Normality, stability returning to parts of northern Syria - Politico
Northern Syria’s tow of Tel Abyad is slowly returning to normal as schools and hospitals open, while the wider region remains unstable a year after the Turkish military drove out Syrian Kurdish forces that controlled the area after ending an Islamic State (ISIS) occupation in 2016.
Outside of the border town, hundreds of thousands of children across the country are still on the path to becoming a lost generation, and the need for humanitarian aid for people of all ages continues, according to an article published on Politico on Wednesday.
Tel Abyad came under control of the Free Syrian Army in 2012, to be replaced by Al Nusra Front the next year, after which ISIS took over in 2014. The majority-Kurdish People’s Protection Units (YPG) took the town in 2015 and, with backing from the United States, its affiliate group Syrian Democratic Forces (SDF) remained in control until Turkey’s Operation Peace Spring last year.

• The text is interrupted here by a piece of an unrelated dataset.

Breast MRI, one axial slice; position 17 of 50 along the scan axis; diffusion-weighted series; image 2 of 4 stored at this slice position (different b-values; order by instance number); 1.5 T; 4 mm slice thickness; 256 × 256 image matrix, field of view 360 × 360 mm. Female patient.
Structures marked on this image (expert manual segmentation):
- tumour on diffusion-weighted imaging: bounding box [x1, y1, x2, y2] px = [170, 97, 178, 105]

Turkey does not allow international NGOs to enter Tel Abyad, but two Turkish state-affiliated organisations, AFAD and the Red Crescent, manage deliveries of food, medicine and clothing.
Turkey’s original plan was to clear the area of SDF and YPG forces to possibly resettle a portion of Turkey’s close to four million Syrian refugees in the area, but it has not been the case to date.
A hospital in town has prepared to take on any COVID-19 cases, but officially, none have been recorded yet. However, doctors say it may be due to a lack of awareness of the disease and its symptoms.
Turkey provides educational material for the schools in town, and residents use both the Syrian pound and Turkish lira in their daily transactions.
The Turkish Red Crescent runs a charity shop in town that doesn’t charge anything for its basic goods. Together with AFAD, the Red Crescent has been distributing boxes of fundamental foodstuffs to the population.
Occasional clashes continue in northern Syria in the aftermath of Turkey’s military incursions, and Turkish forces and their Syrian allied groups have been accused of violating the ceasefire, targeting civilians and committing war crimes.
According to Turkey’s official figures, some 414,000 Syrians have returned to their country after Turkish incursions starting in 2016.